Would you return exactly the lines running from the one with "Page size: 1500x844." to the bottom of the listing below, and no others?
*** Begin section ***
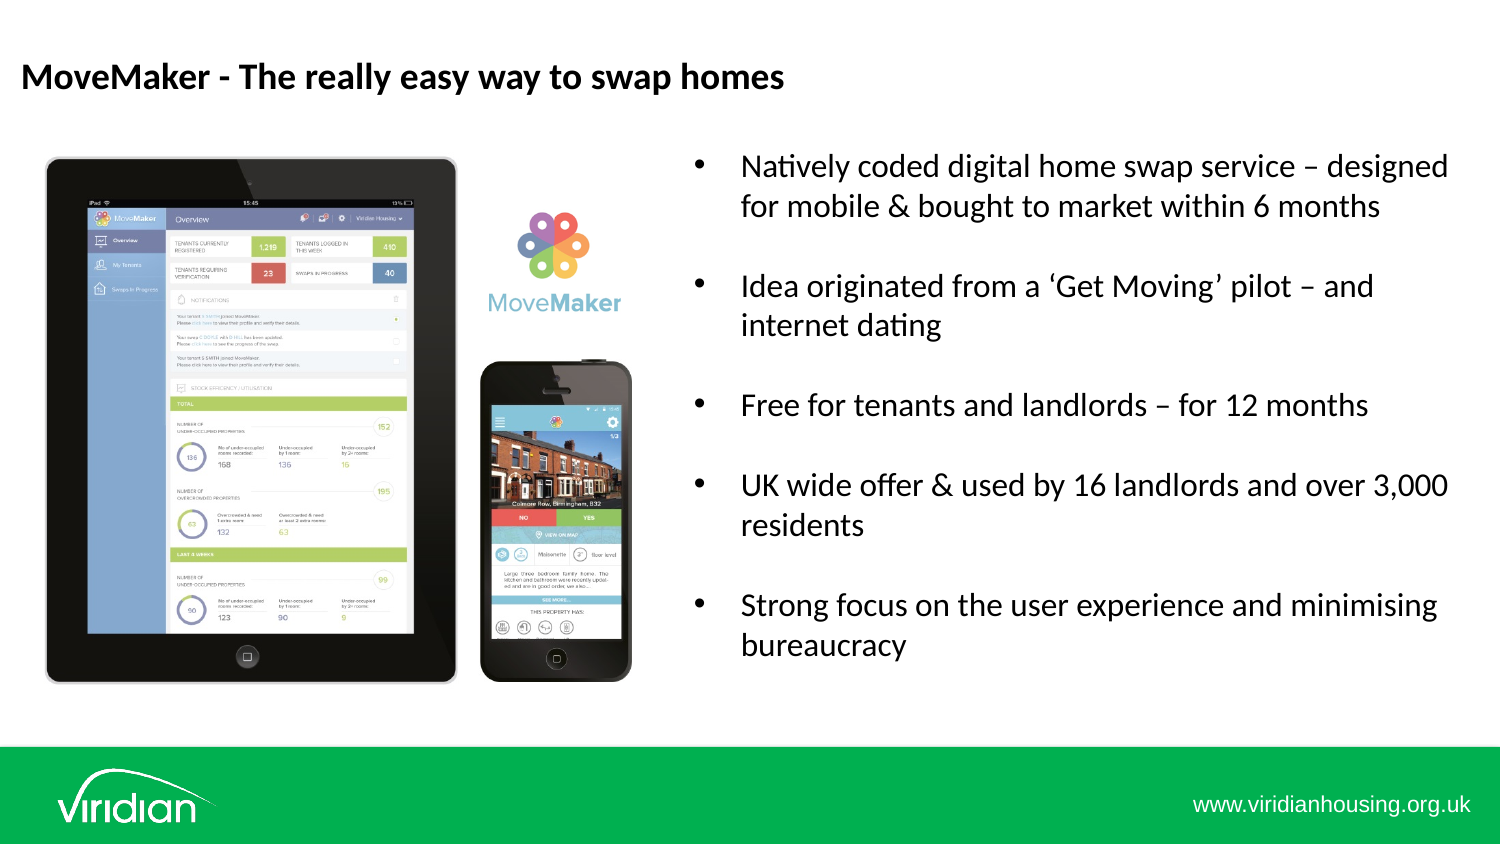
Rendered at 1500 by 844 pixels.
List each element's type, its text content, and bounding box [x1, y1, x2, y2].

text_box Natively coded digital home swap service – designed for mobile & bought to market within 6 months Idea originated from a ‘Get Moving’ pilot – and internet dating Free for tenants and landlords – for 12 months UK wide offer & used by 16 landlords and over 3,000 residents Strong focus on the user experience and minimising bureaucracy [679, 136, 1471, 671]
picture [57, 768, 219, 823]
text_box MoveMaker - The really easy way to swap homes [5, 8, 1105, 103]
picture [10, 114, 633, 727]
text_box [0, 746, 1500, 844]
text_box www.viridianhousing.org.uk [1080, 784, 1483, 823]
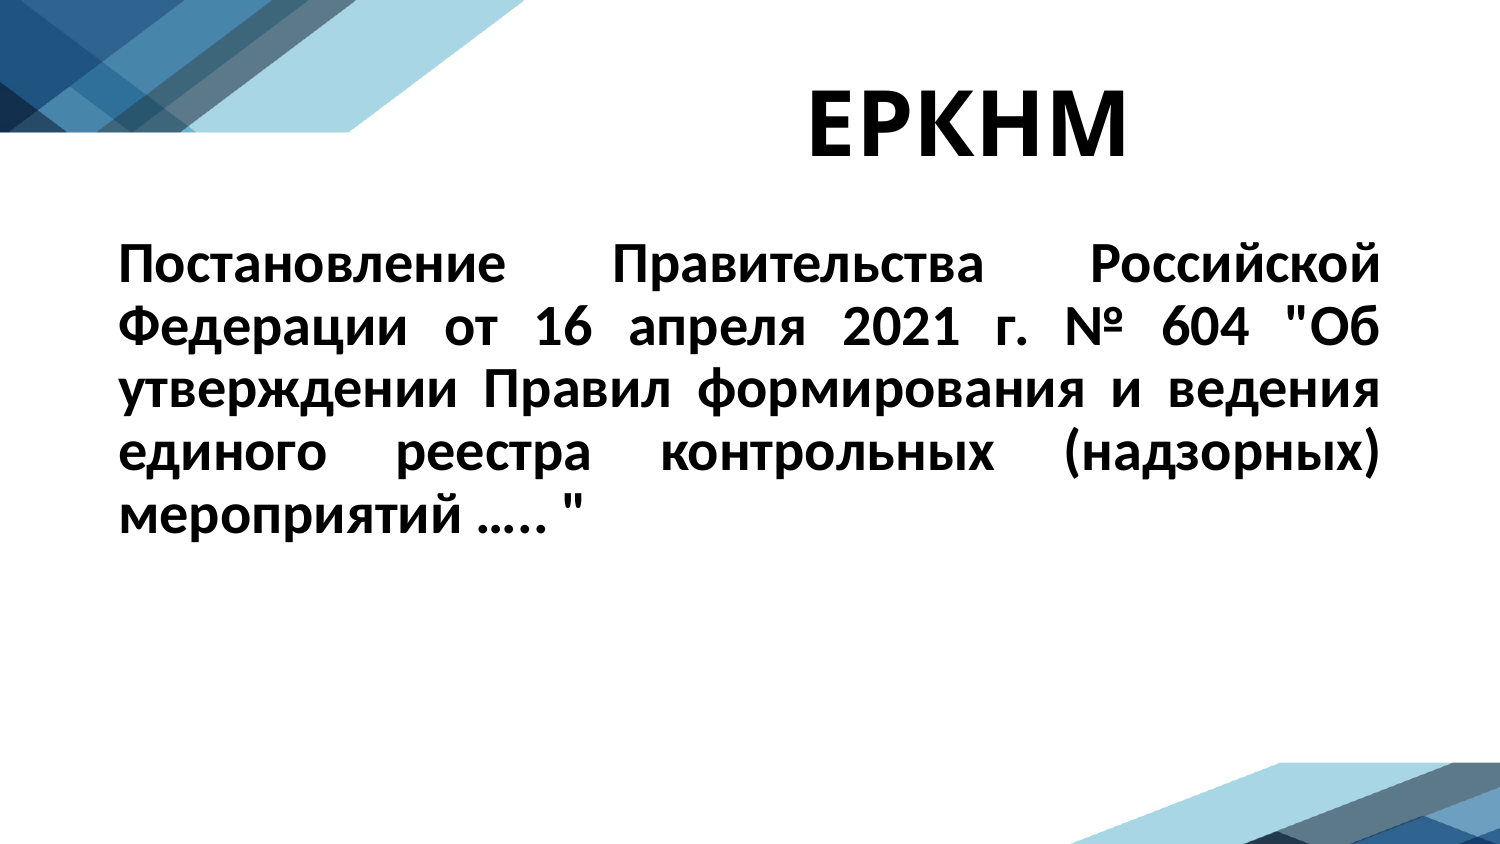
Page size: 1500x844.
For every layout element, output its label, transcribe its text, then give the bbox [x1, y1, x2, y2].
*** End section ***
Output for this task:
Page size: 1500x844.
For every layout element, output its label, transcribe its text, then give the bbox [x1, y1, x2, y2].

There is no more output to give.